In case you didn’t know, the rumor mill isn’t a dedicated gluten-free facility. In fact, stories about ingredients, companies, illnesses, websites, and even personal attacks are common among many support groups and websites. It is important to know where to find trustworthy information and to be your own researcher. There are simple, and sometimes fast ways to find information without putting your health in the hands of someone else.
Every year, around Halloween, there is a R.O.C.K. gluten-free candy list that is shared by a yahoo group called Silly Yaks. This information has been researched by the people supplying the information. One year there was a frenzy over the twizzlers because they were listed as unsafe, and that is true, in the United States. It is important to remember that the internet opens our conversation to people who are not in the same area, or country, and there is information that is country-specific when it comes to food manufacturers. There was also some controversy over Milky Way bars. Milky Way bars contain barley malt, and are therefore not gluten-free, but that does not mean that all Mars products are not gluten-free. It is very important to read the label for yourself, and not simply trust a group or list.
There have also been heated arguments on community message boards about gluten in toilet paper, milk, coca-cola, and MSG. It is important to remember that members of a community message board are just that, members of a community message board. When looking for information about food ingredients, trust a professional in that area. Danan Korn, Cynthia Kupper, and Shelley Case are all gluten-free experts and professionals in the gluten-free food ingredient field. Information about safe products should be cross referenced with information from experts.
Informational websites can be tricky. Remember to filter all information through the common sense filter. If you aren’t sure about something, do a little more research. It may seem odd that Buckwheat is listed as a safe grain, but by researching Buckwheat further, you find that it is not in the wheat family at all. Spelt may seem like a fine grain, but a little research will show you that it is not gluten-free (though it is in many products labeled “wheat-free” so beware.) Some times a quick Google-search on your phone while standing in the grocery aisle will do the trick, leading to a trusted website with the information that you need. Other times the information appears scattered and misleading. That is when it pays to go directly to the source.

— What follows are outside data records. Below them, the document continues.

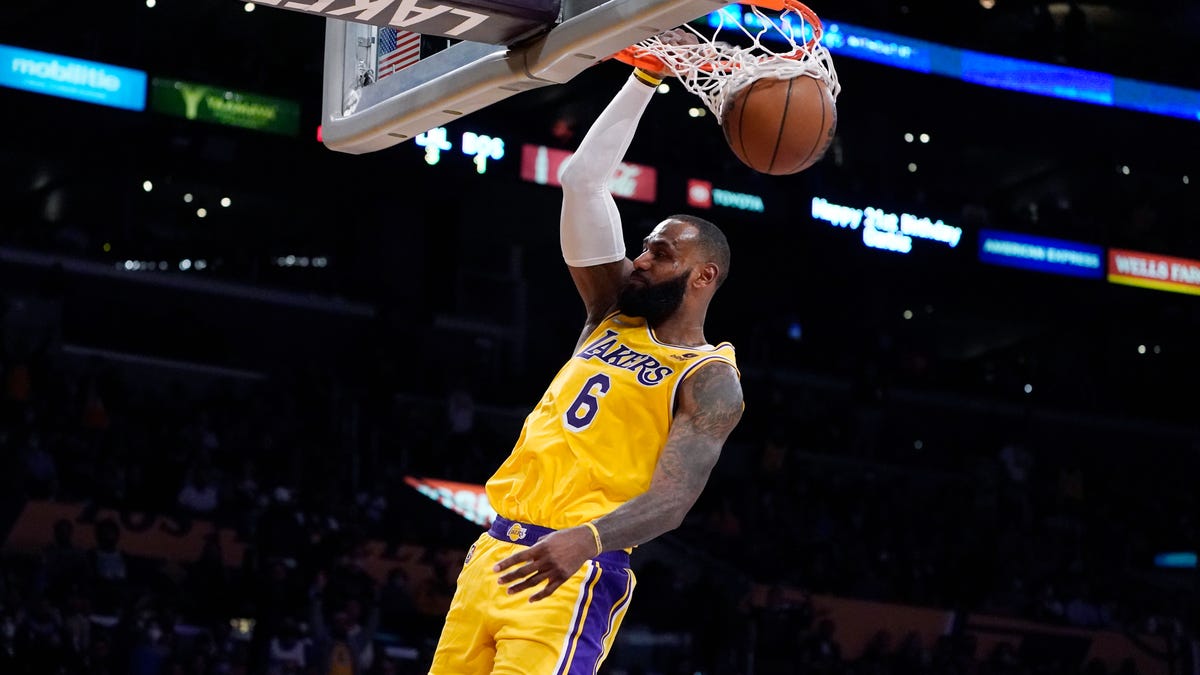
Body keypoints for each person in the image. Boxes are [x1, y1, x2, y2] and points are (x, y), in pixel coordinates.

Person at [429, 32, 744, 675]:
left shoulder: (710, 377)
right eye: (646, 245)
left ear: (703, 277)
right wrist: (644, 78)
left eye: (662, 254)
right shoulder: (611, 310)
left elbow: (673, 499)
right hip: (492, 552)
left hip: (572, 569)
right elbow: (582, 181)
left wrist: (588, 541)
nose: (641, 258)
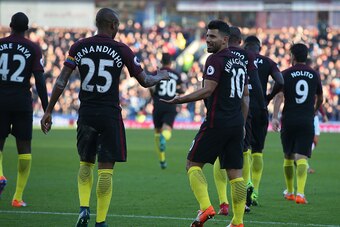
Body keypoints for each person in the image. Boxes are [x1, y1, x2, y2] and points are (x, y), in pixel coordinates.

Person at [40, 8, 169, 227]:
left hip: (87, 113)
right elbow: (145, 80)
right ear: (112, 25)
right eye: (117, 25)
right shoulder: (122, 49)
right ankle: (100, 221)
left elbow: (61, 81)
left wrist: (49, 110)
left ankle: (83, 209)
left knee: (85, 162)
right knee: (106, 169)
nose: (118, 29)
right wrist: (161, 76)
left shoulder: (78, 47)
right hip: (109, 114)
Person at [161, 20, 249, 227]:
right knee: (236, 175)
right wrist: (242, 124)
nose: (208, 40)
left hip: (217, 121)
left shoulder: (214, 60)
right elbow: (245, 97)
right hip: (236, 123)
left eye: (212, 36)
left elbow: (208, 89)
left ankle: (206, 206)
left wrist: (179, 99)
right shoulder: (239, 61)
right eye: (207, 36)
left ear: (225, 39)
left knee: (192, 164)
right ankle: (237, 222)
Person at [212, 27, 266, 214]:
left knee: (220, 153)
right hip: (242, 111)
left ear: (226, 39)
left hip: (220, 110)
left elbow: (208, 86)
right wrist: (262, 107)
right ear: (240, 41)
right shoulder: (247, 56)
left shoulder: (217, 55)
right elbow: (255, 83)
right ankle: (244, 196)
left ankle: (223, 202)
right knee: (243, 152)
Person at [0, 12, 48, 207]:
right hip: (22, 101)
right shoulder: (33, 48)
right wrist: (47, 108)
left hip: (0, 99)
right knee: (24, 148)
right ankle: (17, 197)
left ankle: (0, 176)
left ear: (10, 25)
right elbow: (40, 79)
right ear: (27, 29)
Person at [272, 43, 323, 204]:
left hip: (289, 119)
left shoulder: (285, 73)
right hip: (306, 119)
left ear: (292, 56)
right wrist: (314, 110)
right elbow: (320, 98)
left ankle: (290, 192)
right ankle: (300, 194)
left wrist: (274, 116)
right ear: (306, 56)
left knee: (288, 156)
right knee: (302, 157)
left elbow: (279, 96)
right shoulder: (314, 74)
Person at [243, 35, 284, 205]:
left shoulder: (239, 59)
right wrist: (269, 96)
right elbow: (280, 81)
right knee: (258, 151)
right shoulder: (268, 62)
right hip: (260, 108)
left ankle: (247, 182)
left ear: (245, 47)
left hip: (242, 107)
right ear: (259, 48)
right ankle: (255, 192)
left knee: (243, 149)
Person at [149, 52, 185, 169]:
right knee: (167, 130)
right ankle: (164, 137)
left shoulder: (157, 73)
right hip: (170, 104)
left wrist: (153, 95)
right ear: (171, 62)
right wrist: (177, 90)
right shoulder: (176, 74)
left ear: (161, 62)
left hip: (158, 104)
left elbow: (150, 86)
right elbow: (183, 89)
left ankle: (162, 160)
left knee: (157, 133)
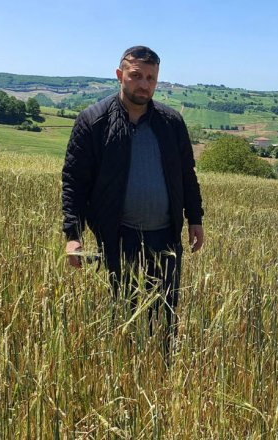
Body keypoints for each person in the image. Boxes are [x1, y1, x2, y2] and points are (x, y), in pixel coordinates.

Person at [61, 46, 204, 343]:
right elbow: (75, 180)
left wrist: (195, 217)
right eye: (136, 75)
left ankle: (161, 373)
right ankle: (123, 372)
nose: (144, 84)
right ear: (119, 75)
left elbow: (186, 174)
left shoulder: (171, 123)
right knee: (122, 315)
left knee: (164, 315)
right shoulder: (93, 122)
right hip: (118, 237)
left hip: (165, 236)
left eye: (151, 78)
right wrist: (73, 234)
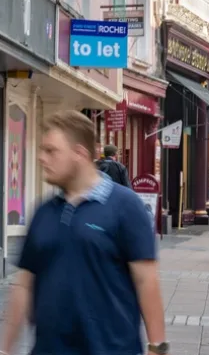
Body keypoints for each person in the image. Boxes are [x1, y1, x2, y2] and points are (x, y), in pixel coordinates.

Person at [0, 111, 169, 355]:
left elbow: (146, 282)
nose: (41, 157)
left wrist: (157, 348)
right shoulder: (44, 212)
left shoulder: (126, 207)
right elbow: (24, 285)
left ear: (80, 154)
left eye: (51, 150)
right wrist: (6, 348)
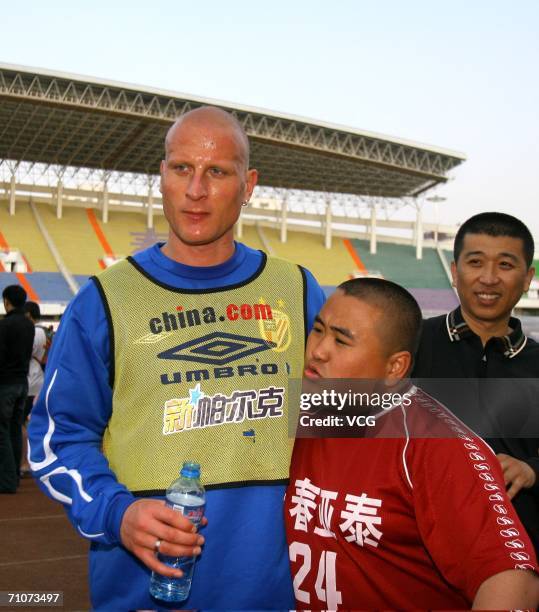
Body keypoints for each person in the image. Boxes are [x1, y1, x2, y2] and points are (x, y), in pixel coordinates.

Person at [28, 106, 326, 610]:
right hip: (142, 595)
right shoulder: (104, 300)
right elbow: (57, 437)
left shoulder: (296, 290)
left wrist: (472, 453)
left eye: (217, 171)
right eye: (181, 168)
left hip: (277, 596)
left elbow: (351, 417)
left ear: (248, 184)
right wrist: (116, 513)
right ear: (161, 176)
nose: (196, 190)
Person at [285, 278, 539, 609]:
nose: (318, 350)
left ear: (395, 368)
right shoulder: (301, 412)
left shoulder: (436, 445)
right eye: (318, 330)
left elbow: (513, 579)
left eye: (341, 341)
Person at [412, 212, 539, 555]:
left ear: (527, 278)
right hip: (420, 547)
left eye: (506, 265)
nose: (489, 278)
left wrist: (531, 469)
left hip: (519, 555)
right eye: (475, 262)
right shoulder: (409, 345)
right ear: (455, 272)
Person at [0, 285, 35, 493]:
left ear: (7, 301)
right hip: (23, 381)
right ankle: (14, 475)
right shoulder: (29, 325)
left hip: (6, 384)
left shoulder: (5, 325)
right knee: (14, 428)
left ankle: (6, 479)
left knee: (2, 431)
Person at [19, 301, 48, 476]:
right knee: (32, 422)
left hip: (31, 379)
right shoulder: (43, 331)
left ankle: (25, 462)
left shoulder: (34, 331)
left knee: (23, 423)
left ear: (28, 314)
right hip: (38, 378)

The manufacturers are quickly learning the power of the allergic/intolerant consumer. Shoppers with celiac disease benefit from the Food Allergen Labeling and Consumer Protection Act of 2004 because wheat must be declared in all packaged foods. We must still check for barley (most commonly found as barley malt) and rye. Many manufacturers are now listing allergen information (referred to as “allergen” information because the general public is more afraid of an “allergy” than an “autoimmune reaction”) on their websites. Check company websites for gluten-free product lists, ingredient lists, and sometimes even product availability information.
Fast food restaurants are also putting allergen information on their websites. McDonalds, Wendy’s, Burger King, Arby’s, and others, are listing ingredient information on the company website. This information source is much more credible and reliable than “celiac223” on such-and-such website who says she never gets sick when she eats something from her favorite fast food joint. Remember to be smart about the information and keep things like cross contamination in mind.
Finally, information shared in support group meetings should also be taken with a grain of salt. There are countless examples of people who have half-true information, or misunderstood a recent change in the gluten-free community (ie. blue cheese) and they tell everyone about it. Ask them where they got the information and then look it up later. There is no need to be rude about it, but it is important to stop dangerous information in its tracks. “No, Sally, I’m sorry, but a slice of birthday cake isn’t something I indulge in, no matter how good it looks. It isn’t safe for us to eat gluten.” And then you let Sally go on her merry way.
The bottom line is to be your own advocate. Research information on credible websites. Call the company. Ask questions. Trust your gut.